Relaxed and fit, Pieter, Daniel’s son, followed his father in the construction business in Papua Province, more than a thousand miles away. Pieter’s orange polo shirt is fashionable. His English is excellent. His daughter, Monna, a civil engineer, passes around cell phone pictures of her choir camp in Cincinnati. Pieter and his family are thoroughly modern Torajans.
So how does he feel seeing his three-years-dead father lashed to a stucco pillar, with relatives posed at his side? Proud. And excited. His father’s body is relatively intact and recognizable, unlike those of other relatives lying nearby, which look more like Halloween skeletons. His skin is smooth. His fingernails and beard have grown since they saw him last, relatives exclaim. Daniel was nicknamed Ne’ Boss—Grandpa Boss—years ago, a commentary on his rags-to-riches success. The body’s state is a sign to Pieter that he too will prosper. “Not everybody is like this. It will bring his children and grandchildren success,” he says, gleefully.
The important thing, Torajans say, is that they are not just individuals. The death of one person is only the dropping of a single stitch in an intricate financial, social, and emotional canvas winding backward through ancestors and forward through children. How did Torajans come to believe this? I wonder. Go ask Kambuno, the people say. He’s the man who knows the answers.
In search of Kambuno, we wind northward from the small town of Pangala, skirting rice fields and passing through village after village. Shopkeepers, motorbike riders, and passersby direct us. Everyone knows where Kambuno lives. Two schoolgirls in white shirts, navy skirts, and black ties hop in the car to point the way. When the road peters out, we continue on foot up a steep, rocky course.
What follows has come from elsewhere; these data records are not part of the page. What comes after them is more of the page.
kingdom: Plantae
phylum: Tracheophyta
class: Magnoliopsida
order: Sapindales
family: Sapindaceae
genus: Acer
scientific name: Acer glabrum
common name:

We find Petrus Kambuno, wiry, goateed, almost toothless, cutting grass by the side of the road. “You are lucky you found me,” he says. “There is no one left but me who knows these stories.” He claims to be 90 years old. He spins a Genesis-like creation tale, with Toraja at its center. “Here God created man in heaven, and woman from the Earth,” he says. Looking out over lime green terraced rice fields framed against an aquamarine sky, it’s easy to believe that God chose this to be his Eden.
Kambuno continues: God gave the gifts of bamboo and bananas from the Earth and betel and lime from the heavens. “He commanded us to use these things that give people pleasure to ease our grief, to make ourselves feel happy if we are sad when someone dies.”
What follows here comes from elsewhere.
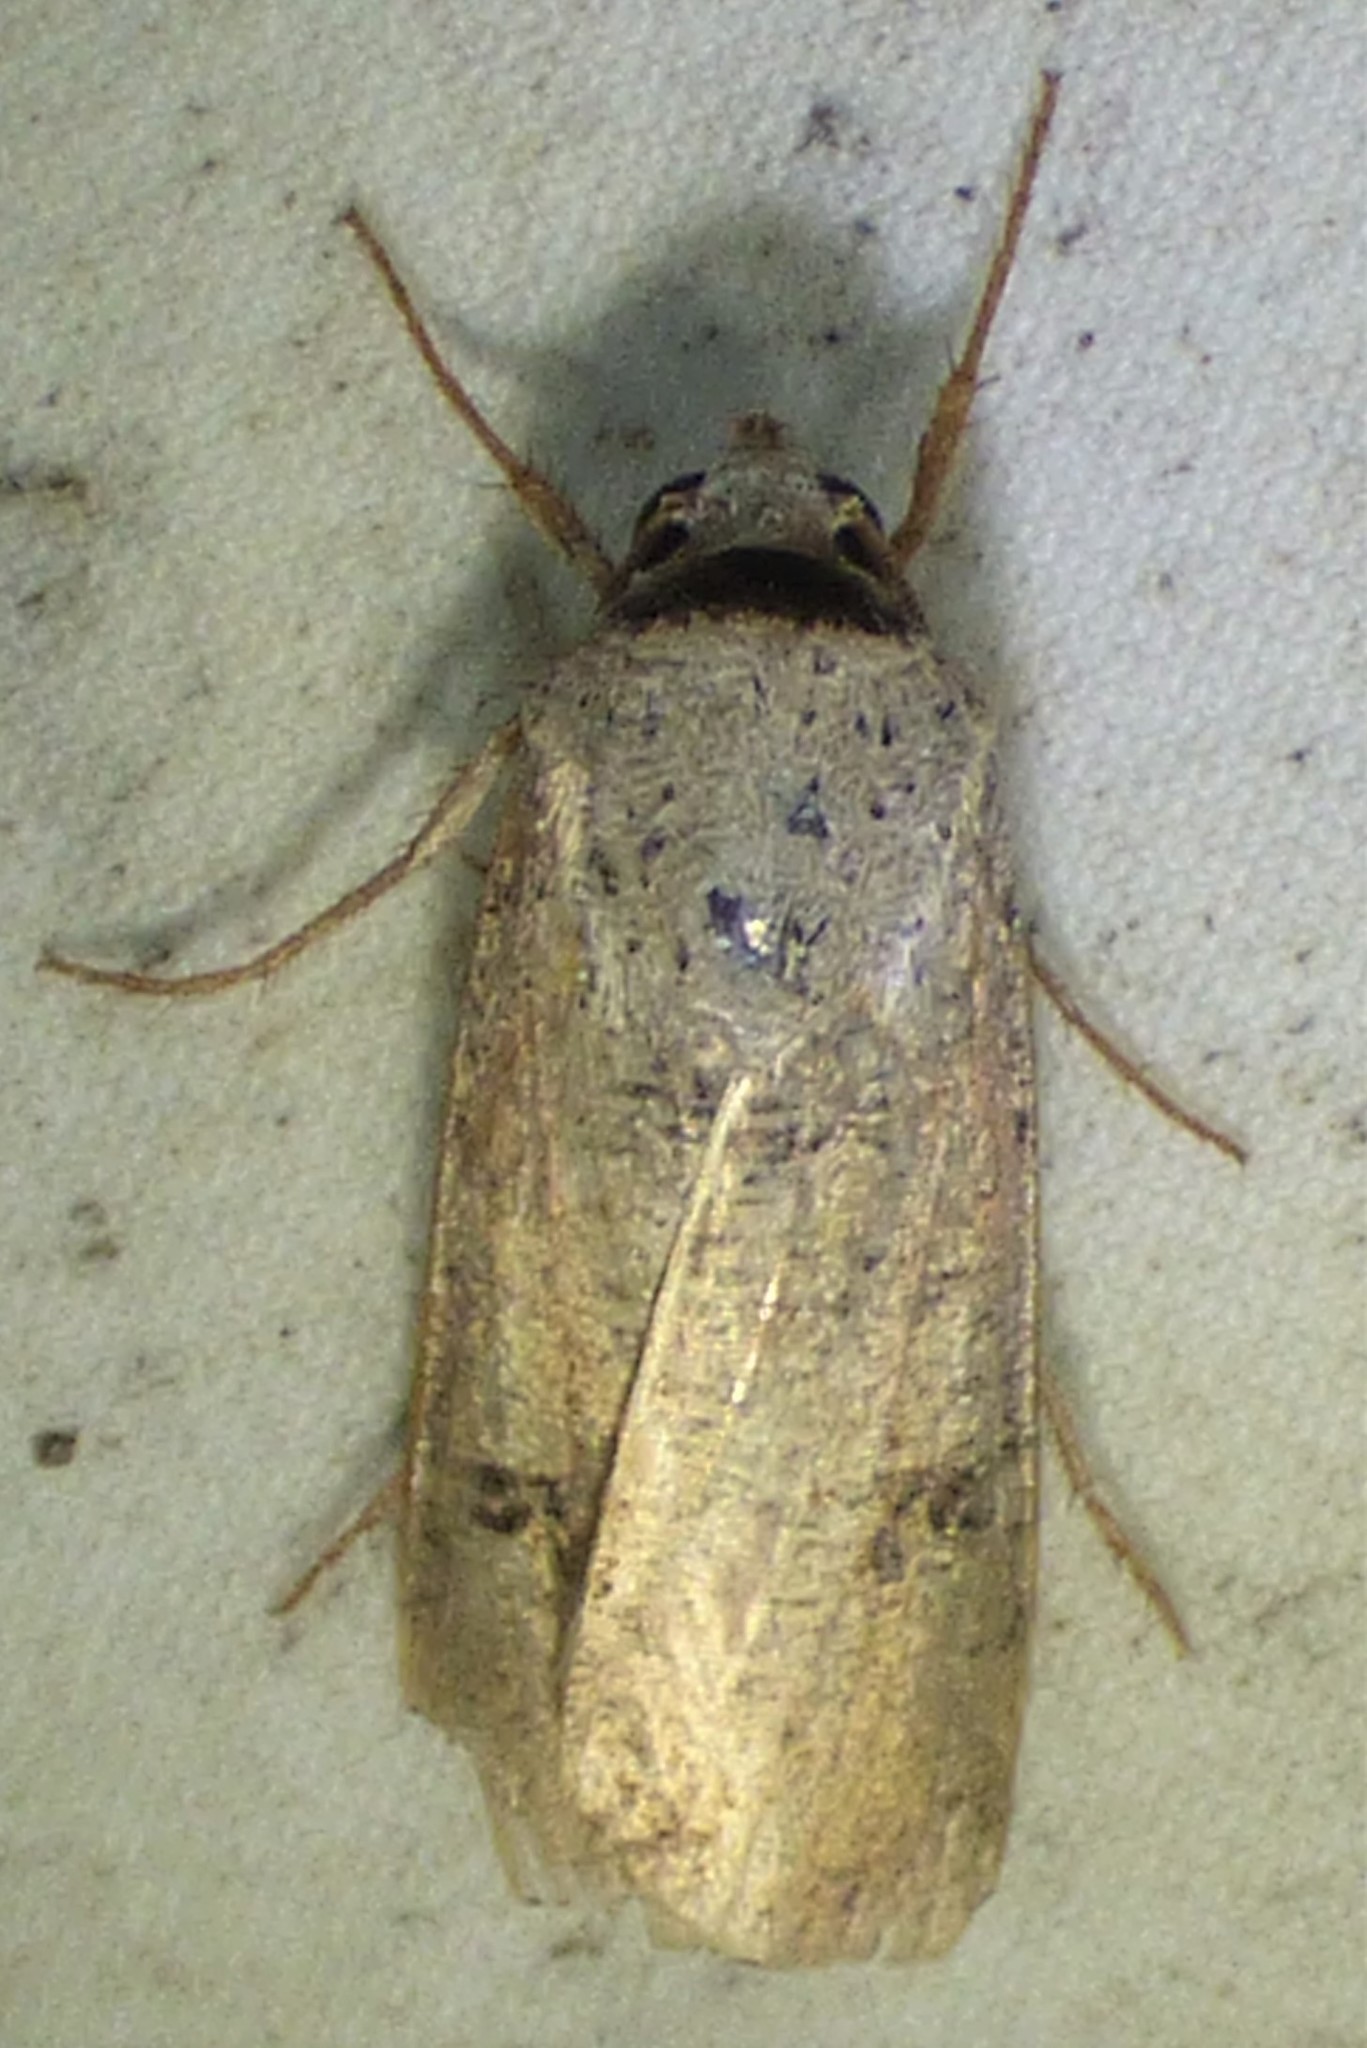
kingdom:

I realize I’m asking the wrong question. Torajans, it appears, are probably more deeply connected than we are to the way people everywhere feel death: the desire to stay connected to loved ones in both body and spirit; to believe that people don’t ever really die permanently; and to have, and to become, an ancestor. So the question isn’t why do Torajans do what they do, but why do we do what we do? How did we distance ourselves so much from death, which is, after all, just a part of life? How did we lose the sense of being connected to each other, to our place in society, in the universe?
Kambuno gestures at his family crypt, which he says holds more than ten relatives. “My father is in here,” he says. “But I am here, so he is not really dead. My mother is in here, but I have daughters, so she is not really dead. My daughters have been exchanged for my mother. I have been exchanged for my father.”